Consumiendo libertades
Me gustó cómo nos regañaba la ministra Narbona: somos unos nuevos ricos. Es verdad. Tan reciente es nuestra relativa soltura económica que no ponemos límites a nuestros deseos. Compremos un arpa al niño, un gorro de cascabeles a la abuela, una carroza de mil corceles a mamá... Temo que a muchos no les sea posible: será que les falta imaginación. Lo interesante de Narbona es que señala al agua que corre por grifos y piscinas cuando ya hace mucho tiempo que no sale del cielo; o que se despeña al mar por torrentes y desembocaduras sin que nadie la canalice. Pero por este asunto hace tiempo que salen navajas. Se queja, y yo con ella, del despilfarro de gasolina. Es como en los cuentos de avaricia: "Ya se le ve el fondo", decía la dueña de la bota donde atesoraba monedas. Yo le vi el fondo hace muchísimos años: en lugar de un nuevo rico soy un nuevo (viejo) pobre. Hasta escribí hace algunos años un libro sobre la sociedad de consumo (Salvat); y también regañaba, aunque creo que hacía unas advertencias sobre cómo los consumistas acabarían con la sociedad de Franco: no sólo hace feliz la posesión de todos los objetos anunciados en televisión, sino que necesitamos libertades para usarlos: consumir libertades. Las gentes que consumen hoy en España con alguna libertad no llegan a una cuarta parte de la población, y aún en ella los miembros dirigidos y pasando por el trance de la educación, tan duro, están sujetos y limitados en sus deseos: les compran lo que despreciarán unos minutos después, pero tendrán que fingir que les gustan. Los que otorgan libertades necesitan que la gente se lo agradezca: por eso los tiranos necesitan siempre desfiles, periódicos, televisiones y pintores de cámara. Desgraciadamente, este país sigue teniendo ocho millones de personas viviendo por debajo del límite de la pobreza, y no sé cuántos millones en pobreza vergonzante.

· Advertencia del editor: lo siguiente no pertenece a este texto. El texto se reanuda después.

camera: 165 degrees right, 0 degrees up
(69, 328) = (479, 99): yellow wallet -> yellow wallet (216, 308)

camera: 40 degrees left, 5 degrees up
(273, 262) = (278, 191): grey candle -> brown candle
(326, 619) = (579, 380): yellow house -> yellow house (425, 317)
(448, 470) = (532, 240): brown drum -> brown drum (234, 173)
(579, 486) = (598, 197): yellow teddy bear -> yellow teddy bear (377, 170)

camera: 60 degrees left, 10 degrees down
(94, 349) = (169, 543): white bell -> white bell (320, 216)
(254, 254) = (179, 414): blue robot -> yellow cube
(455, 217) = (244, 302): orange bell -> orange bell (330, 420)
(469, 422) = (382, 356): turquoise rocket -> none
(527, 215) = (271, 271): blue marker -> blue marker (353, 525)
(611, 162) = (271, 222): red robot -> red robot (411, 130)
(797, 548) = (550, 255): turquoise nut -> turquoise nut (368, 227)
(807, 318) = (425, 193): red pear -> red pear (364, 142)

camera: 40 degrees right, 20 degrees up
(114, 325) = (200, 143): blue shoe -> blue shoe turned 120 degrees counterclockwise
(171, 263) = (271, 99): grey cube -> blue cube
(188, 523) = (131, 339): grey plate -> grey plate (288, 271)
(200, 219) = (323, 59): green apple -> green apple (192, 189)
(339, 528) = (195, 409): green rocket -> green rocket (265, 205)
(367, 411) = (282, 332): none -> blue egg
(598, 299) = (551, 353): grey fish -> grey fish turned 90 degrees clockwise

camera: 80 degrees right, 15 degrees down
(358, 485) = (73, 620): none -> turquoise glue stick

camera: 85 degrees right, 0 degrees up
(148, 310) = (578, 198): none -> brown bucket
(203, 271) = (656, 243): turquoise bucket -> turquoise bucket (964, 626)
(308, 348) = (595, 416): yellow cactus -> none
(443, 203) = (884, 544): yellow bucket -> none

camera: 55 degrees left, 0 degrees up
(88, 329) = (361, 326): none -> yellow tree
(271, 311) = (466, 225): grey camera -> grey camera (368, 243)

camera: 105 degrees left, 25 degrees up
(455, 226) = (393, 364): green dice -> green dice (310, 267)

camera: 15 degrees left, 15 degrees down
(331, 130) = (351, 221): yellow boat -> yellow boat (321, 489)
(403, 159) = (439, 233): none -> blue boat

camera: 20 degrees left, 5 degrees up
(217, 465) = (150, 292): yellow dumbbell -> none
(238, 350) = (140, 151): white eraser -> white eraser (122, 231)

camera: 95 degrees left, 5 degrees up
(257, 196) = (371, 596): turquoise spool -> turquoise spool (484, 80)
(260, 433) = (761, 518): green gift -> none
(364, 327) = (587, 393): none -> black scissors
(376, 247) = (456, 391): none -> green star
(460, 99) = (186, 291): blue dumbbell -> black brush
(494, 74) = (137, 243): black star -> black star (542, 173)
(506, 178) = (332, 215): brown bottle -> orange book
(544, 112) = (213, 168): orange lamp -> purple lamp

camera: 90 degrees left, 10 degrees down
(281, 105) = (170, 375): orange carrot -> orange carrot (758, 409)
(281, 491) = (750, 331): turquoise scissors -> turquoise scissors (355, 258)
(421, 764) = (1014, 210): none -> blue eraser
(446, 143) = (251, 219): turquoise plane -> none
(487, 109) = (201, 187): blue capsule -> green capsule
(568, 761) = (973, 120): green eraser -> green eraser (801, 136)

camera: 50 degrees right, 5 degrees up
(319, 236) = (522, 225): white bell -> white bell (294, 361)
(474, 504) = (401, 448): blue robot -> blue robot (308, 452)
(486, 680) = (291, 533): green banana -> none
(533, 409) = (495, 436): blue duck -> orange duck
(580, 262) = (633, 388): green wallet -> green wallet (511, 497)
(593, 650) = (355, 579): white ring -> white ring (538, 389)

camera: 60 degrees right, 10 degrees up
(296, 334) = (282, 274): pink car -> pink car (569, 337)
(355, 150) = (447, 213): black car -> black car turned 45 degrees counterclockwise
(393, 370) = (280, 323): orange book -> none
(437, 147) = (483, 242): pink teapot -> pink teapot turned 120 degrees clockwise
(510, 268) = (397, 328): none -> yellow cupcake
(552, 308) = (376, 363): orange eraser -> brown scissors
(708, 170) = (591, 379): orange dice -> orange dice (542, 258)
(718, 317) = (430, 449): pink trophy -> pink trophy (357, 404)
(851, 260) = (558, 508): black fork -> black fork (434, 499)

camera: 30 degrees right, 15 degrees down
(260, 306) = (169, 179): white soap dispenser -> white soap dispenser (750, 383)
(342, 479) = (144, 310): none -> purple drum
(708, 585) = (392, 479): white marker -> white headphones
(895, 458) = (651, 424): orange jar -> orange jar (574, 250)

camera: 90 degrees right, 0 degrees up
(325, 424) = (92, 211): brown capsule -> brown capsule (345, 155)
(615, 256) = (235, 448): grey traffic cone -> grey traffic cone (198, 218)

Sí, dejamos correr el agua; sí, dejamos correr la manguera de gasolina, querida Cristina, pero es que esta civilización nos ha hecho así, hemos creado unas clases minoritarias que necesitan eso para estar en la vida. Les hicimos creer que el hombre feliz no tiene camisa: qué canallada. Y que el dinero no hace la felicidad: sí la hace.